# ABOUT THIS TASK:
Write out the text of every row below word for word, leaving the pictures out.

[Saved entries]
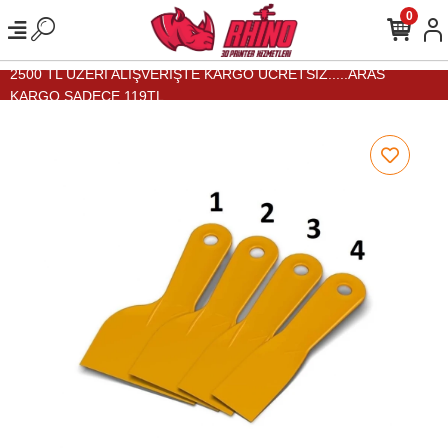
0
2500 TL ÜZERİ ALIŞVERİŞTE KARGO ÜCRETSİZ.....ARAS
KARGO SADECE 119TL...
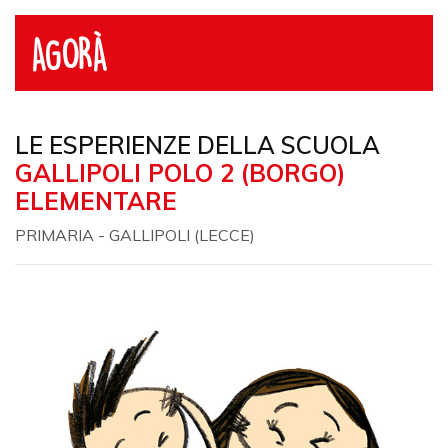
AGORÀ
LE ESPERIENZE DELLA SCUOLA
GALLIPOLI POLO 2 (BORGO)
ELEMENTARE
PRIMARIA - GALLIPOLI (LECCE)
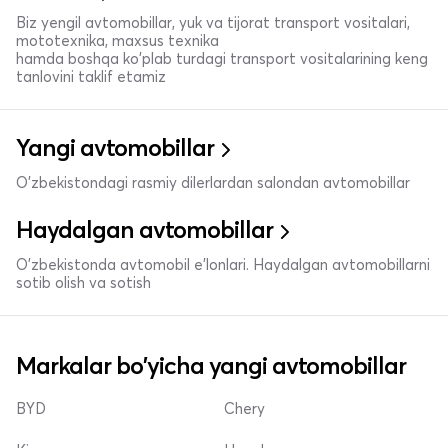
Biz yengil avtomobillar, yuk va tijorat transport vositalari,
mototexnika, maxsus texnika
hamda boshqa ko'plab turdagi transport vositalarining keng
tanlovini taklif etamiz
Yangi avtomobillar
O'zbekistondagi rasmiy dilerlardan salondan avtomobillar
Haydalgan avtomobillar
O'zbekistonda avtomobil e’lonlari. Haydalgan avtomobillarni
sotib olish va sotish
Markalar bo'yicha yangi avtomobillar
BYD
Chery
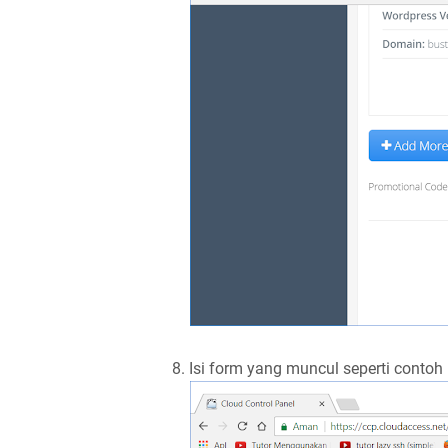
8. Isi form yang muncul seperti contoh 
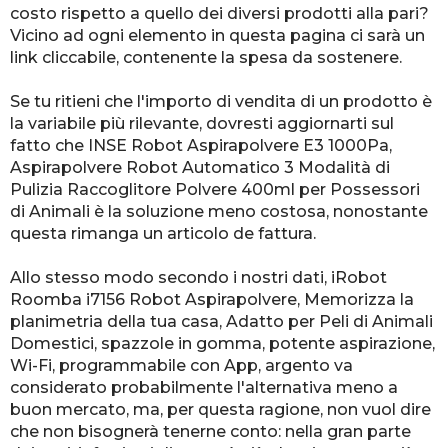
costo rispetto a quello dei diversi prodotti alla pari?
Vicino ad ogni elemento in questa pagina ci sarà un
link cliccabile, contenente la spesa da sostenere.
Se tu ritieni che l'importo di vendita di un prodotto è
la variabile più rilevante, dovresti aggiornarti sul
fatto che INSE Robot Aspirapolvere E3 1000Pa,
Aspirapolvere Robot Automatico 3 Modalità di
Pulizia Raccoglitore Polvere 400ml per Possessori
di Animali è la soluzione meno costosa, nonostante
questa rimanga un articolo de fattura.
Allo stesso modo secondo i nostri dati, iRobot
Roomba i7156 Robot Aspirapolvere, Memorizza la
planimetria della tua casa, Adatto per Peli di Animali
Domestici, spazzole in gomma, potente aspirazione,
Wi-Fi, programmabile con App, argento va
considerato probabilmente l'alternativa meno a
buon mercato, ma, per questa ragione, non vuol dire
che non bisognerà tenerne conto: nella gran parte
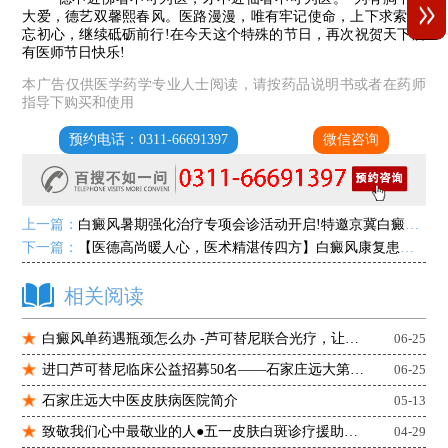
大爱，德艺双馨熙春风。医路漫漫，唯有牢记使命，上下求索;不
忘初心，继续砥砺前行!在今天这个特殊的节日，再次祝贺天下所
有医师节日快乐!
本广告仅供医学药学专业人士阅读，请按药品说明书或者在药师
指导下购买和使用
预约电话：0311-66691397
微信咨询
上一篇：
白癜风暑期强化治疗专项会诊活动开启!特邀京冀白癜风专家坐诊，助力暑期复色!
下一篇：
【医德高尚暖人心，医术精湛传四方】白癜风康复患者送来感谢锦旗
相关阅读
白癜风单药遇瓶颈怎么办 -芦可替尼联合光疗，让难治部位"跟上来"
06-25
进口芦可替尼临床公益招募50名——石家庄远大第5届青少年白癜风复色夏令营启动
06-25
石家庄远大中医皮肤病医院简介
05-13
致敬我们心中最敬业的人●五一皮肤白斑诊疗援助开启
04-29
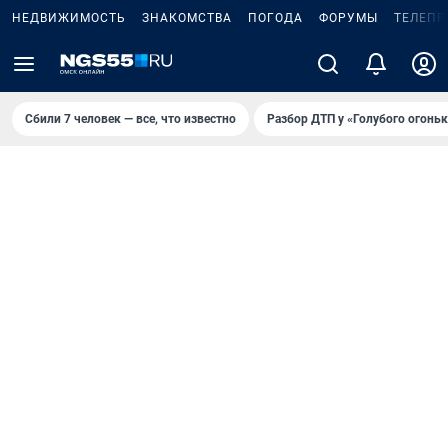
НЕДВИЖИМОСТЬ
ЗНАКОМСТВА
ПОГОДА
ФОРУМЫ
ТЕЛЕПР
Сбили 7 человек — все, что известно
Разбор ДТП у «Голубого огоньк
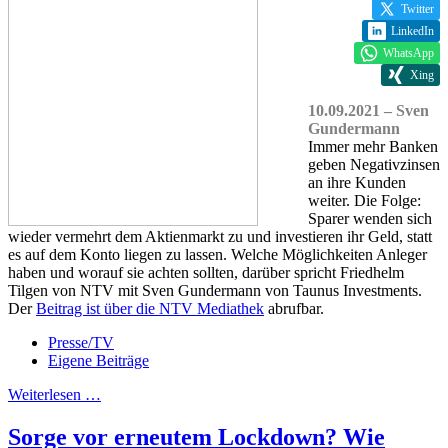
Twitter
LinkedIn
WhatsApp
Xing
10.09.2021 – Sven
Gundermann
Immer mehr Banken
geben Negativzinsen
an ihre Kunden
weiter. Die Folge:
Sparer wenden sich
wieder vermehrt dem Aktienmarkt zu und investieren ihr Geld, statt
es auf dem Konto liegen zu lassen. Welche Möglichkeiten Anleger
haben und worauf sie achten sollten, darüber spricht Friedhelm
Tilgen von NTV mit Sven Gundermann von Taunus Investments.
Der
Beitrag ist über die NTV Mediathek
abrufbar.
Presse/TV
Eigene Beiträge
Weiterlesen …
Sorge vor erneutem Lockdown? Wie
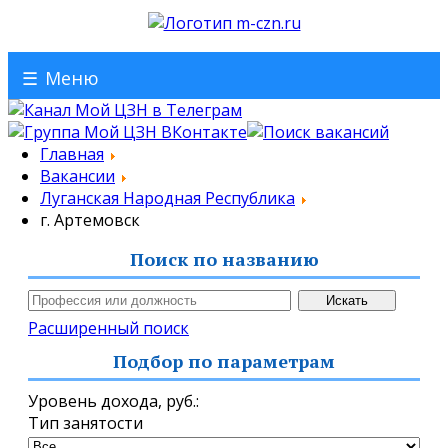
☰
Меню
Главная
Вакансии
Луганская Народная Республика
г. Артемовск
Поиск по названию
Расширенный поиск
Подбор по параметрам
Уровень дохода,
руб.
:
Тип занятости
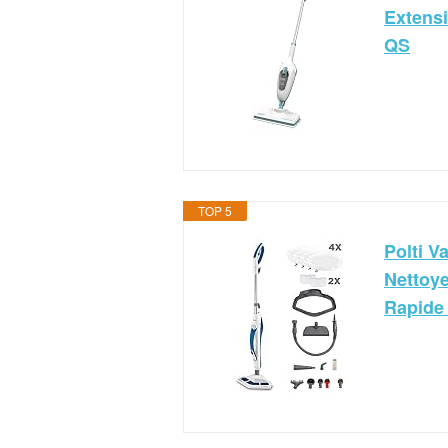
Extens
QS
TOP 5
Polti V
Nettoye
Rapide 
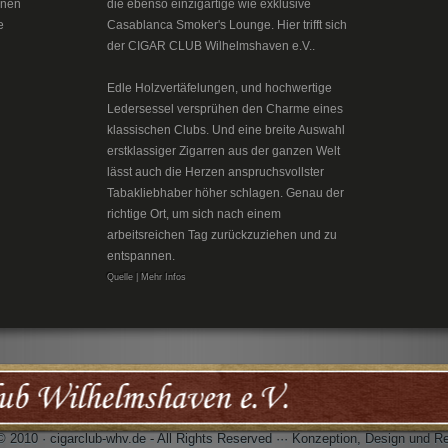
inen
die ebenso einzigartige wie exklusive
e
Casablanca Smoker's Lounge. Hier trifft sich
der CIGAR CLUB Wilhelmshaven e.V..
Edle Holzvertäfelungen, und hochwertige
Ledersessel versprühen den Charme eines
klassischen Clubs. Und eine breite Auswahl
erstklassiger Zigarren aus der ganzen Welt
lässt auch die Herzen anspruchsvollster
Tabakliebhaber höher schlagen. Genau der
richtige Ort, um sich nach einem
arbeitsreichen Tag zurückzuziehen und zu
entspannen.
Quelle | Mehr Infos
© 2010 · cigarclub-whv.de - All Rights Reserved ··· Konzeption, Design und R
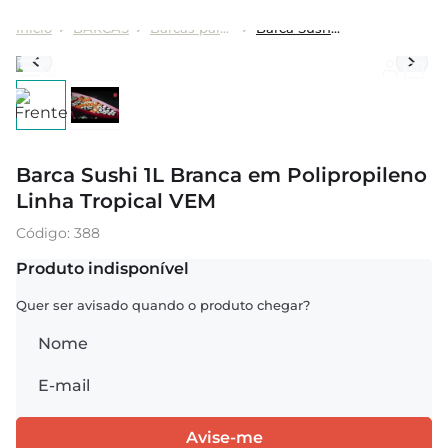
BARCAS
Barcas para Sushi
Barca Sushi 1L Branca em Polipropileno Linha Tropical VEM
Barca Sushi 1L Branca em Polipropileno
Linha Tropical VEM
:
388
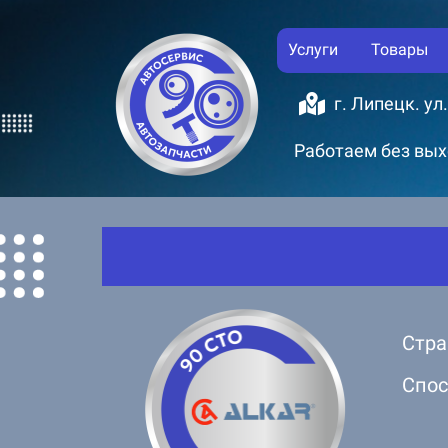
Услуги
Товары
г. Липецк. ул
Работаем без выхо
Стра
Спос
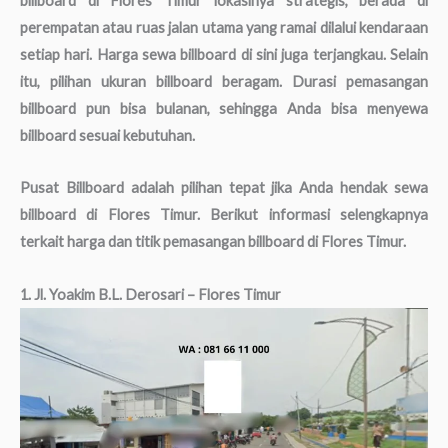
billboard di Flores Timur lokasinya strategis, berada di
perempatan atau ruas jalan utama yang ramai dilalui kendaraan
setiap hari. Harga sewa billboard di sini juga terjangkau. Selain
itu, pilihan ukuran billboard beragam. Durasi pemasangan
billboard pun bisa bulanan, sehingga Anda bisa menyewa
billboard sesuai kebutuhan.
Pusat Billboard adalah pilihan tepat jika Anda hendak sewa
billboard di Flores Timur. Berikut informasi selengkapnya
terkait harga dan titik pemasangan billboard di Flores Timur.
1. Jl. Yoakim B.L. Derosari – Flores Timur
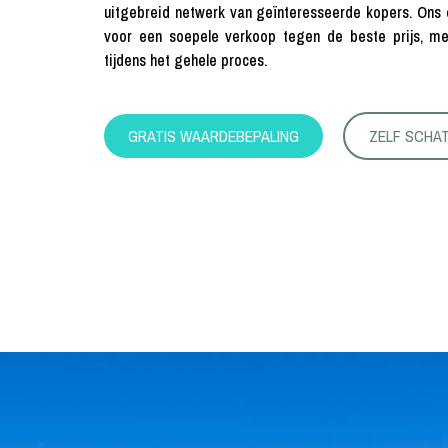
uitgebreid netwerk van geïnteresseerde kopers. Ons 
voor een soepele verkoop tegen de beste prijs, me
tijdens het gehele proces.
GRATIS WAARDEBEPALING
ZELF SCHA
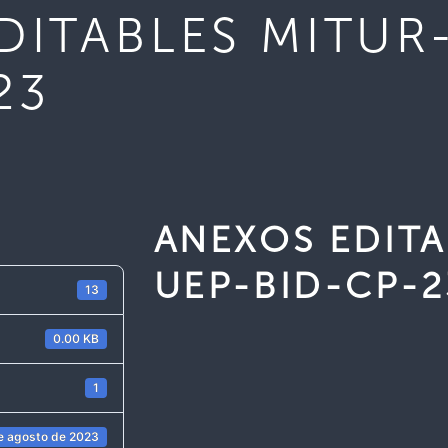
DITABLES MITUR
23
ANEXOS EDITA
UEP-BID-CP-2
13
0.00 KB
1
e agosto de 2023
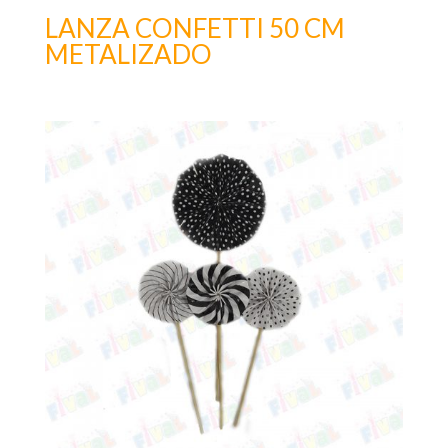
LANZA CONFETTI 50 CM
METALIZADO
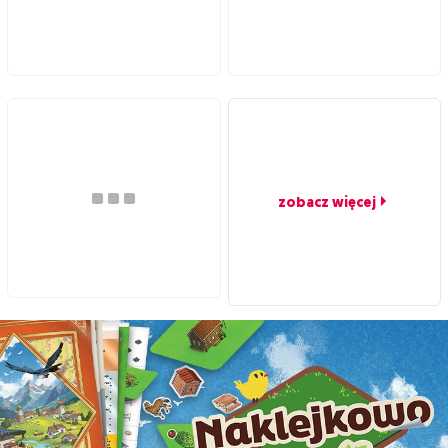
zobacz więcej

# EXPECTED ANSWER:
0
2500 TL ÜZERİ ALIŞVERİŞTE KARGO ÜCRETSİZ.....ARAS
KARGO SADECE 119TL...
AGORÀ
LE ESPERIENZE DELLA SCUOLA
GALLIPOLI POLO 2 (BORGO)
ELEMENTARE
PRIMARIA - GALLIPOLI (LECCE)
Biz yengil avtomobillar, yuk va tijorat transport vositalari,
mototexnika, maxsus texnika
hamda boshqa ko'plab turdagi transport vositalarining keng
tanlovini taklif etamiz
Yangi avtomobillar
O'zbekistondagi rasmiy dilerlardan salondan avtomobillar
Haydalgan avtomobillar
O'zbekistonda avtomobil e’lonlari. Haydalgan avtomobillarni
sotib olish va sotish
Markalar bo'yicha yangi avtomobillar
BYD
Chery
8. Isi form yang muncul seperti contoh 
costo rispetto a quello dei diversi prodotti alla pari?
Vicino ad ogni elemento in questa pagina ci sarà un
link cliccabile, contenente la spesa da sostenere.
Se tu ritieni che l'importo di vendita di un prodotto è
la variabile più rilevante, dovresti aggiornarti sul
fatto che INSE Robot Aspirapolvere E3 1000Pa,
Aspirapolvere Robot Automatico 3 Modalità di
Pulizia Raccoglitore Polvere 400ml per Possessori
di Animali è la soluzione meno costosa, nonostante
questa rimanga un articolo de fattura.
Allo stesso modo secondo i nostri dati, iRobot
Roomba i7156 Robot Aspirapolvere, Memorizza la
planimetria della tua casa, Adatto per Peli di Animali
Domestici, spazzole in gomma, potente aspirazione,
Wi-Fi, programmabile con App, argento va
considerato probabilmente l'alternativa meno a
buon mercato, ma, per questa ragione, non vuol dire
che non bisognerà tenerne conto: nella gran parte
大爱，德艺双馨熙春风。医路漫漫，唯有牢记使命，上下求索;不
忘初心，继续砥砺前行!在今天这个特殊的节日，再次祝贺天下所
有医师节日快乐!
本广告仅供医学药学专业人士阅读，请按药品说明书或者在药师
指导下购买和使用
预约电话：0311-66691397
微信咨询
上一篇：
白癜风暑期强化治疗专项会诊活动开启!特邀京冀白癜风专家坐诊，助力暑期复色!
下一篇：
【医德高尚暖人心，医术精湛传四方】白癜风康复患者送来感谢锦旗
相关阅读
白癜风单药遇瓶颈怎么办 -芦可替尼联合光疗，让难治部位"跟上来"
06-25
进口芦可替尼临床公益招募50名——石家庄远大第5届青少年白癜风复色夏令营启动
06-25
石家庄远大中医皮肤病医院简介
05-13
致敬我们心中最敬业的人●五一皮肤白斑诊疗援助开启
04-29
НЕДВИЖИМОСТЬ
ЗНАКОМСТВА
ПОГОДА
ФОРУМЫ
ТЕЛЕПР
Сбили 7 человек — все, что известно
Разбор ДТП у «Голубого огоньк
Twitter
LinkedIn
WhatsApp
Xing
10.09.2021 – Sven
Gundermann
Immer mehr Banken
geben Negativzinsen
an ihre Kunden
weiter. Die Folge:
Sparer wenden sich
wieder vermehrt dem Aktienmarkt zu und investieren ihr Geld, statt
es auf dem Konto liegen zu lassen. Welche Möglichkeiten Anleger
haben und worauf sie achten sollten, darüber spricht Friedhelm
Tilgen von NTV mit Sven Gundermann von Taunus Investments.
Der
Beitrag ist über die NTV Mediathek
abrufbar.
Presse/TV
Eigene Beiträge
Weiterlesen …
Sorge vor erneutem Lockdown? Wie
☰
Меню
Главная
Вакансии
Луганская Народная Республика
г. Артемовск
Поиск по названию
Расширенный поиск
Подбор по параметрам
Уровень дохода,
руб.
:
Тип занятости
Extens
QS
TOP 5
Polti V
Nettoye
Rapide 
inen
die ebenso einzigartige wie exklusive
e
Casablanca Smoker's Lounge. Hier trifft sich
der CIGAR CLUB Wilhelmshaven e.V..
Edle Holzvertäfelungen, und hochwertige
Ledersessel versprühen den Charme eines
klassischen Clubs. Und eine breite Auswahl
erstklassiger Zigarren aus der ganzen Welt
lässt auch die Herzen anspruchsvollster
Tabakliebhaber höher schlagen. Genau der
richtige Ort, um sich nach einem
arbeitsreichen Tag zurückzuziehen und zu
entspannen.
Quelle | Mehr Infos
© 2010 · cigarclub-whv.de - All Rights Reserved ··· Konzeption, Design und R
BARCAS
Barcas para Sushi
Barca Sushi 1L Branca em Polipropileno Linha Tropical VEM
Barca Sushi 1L Branca em Polipropileno
Linha Tropical VEM
:
388
Услуги
Товары
г. Липецк. ул
Работаем без выхо
Стра
Спос
billboard di Flores Timur lokasinya strategis, berada di
perempatan atau ruas jalan utama yang ramai dilalui kendaraan
setiap hari. Harga sewa billboard di sini juga terjangkau. Selain
itu, pilihan ukuran billboard beragam. Durasi pemasangan
billboard pun bisa bulanan, sehingga Anda bisa menyewa
billboard sesuai kebutuhan.
Pusat Billboard adalah pilihan tepat jika Anda hendak sewa
billboard di Flores Timur. Berikut informasi selengkapnya
terkait harga dan titik pemasangan billboard di Flores Timur.
1. Jl. Yoakim B.L. Derosari – Flores Timur
uitgebreid netwerk van geïnteresseerde kopers. Ons 
voor een soepele verkoop tegen de beste prijs, me
tijdens het gehele proces.
GRATIS WAARDEBEPALING
ZELF SCHA
DITABLES MITUR
23
ANEXOS EDITA
UEP-BID-CP-2
13
0.00 KB
1
e agosto de 2023
LANZA CONFETTI 50 CM
METALIZADO
zobacz więcej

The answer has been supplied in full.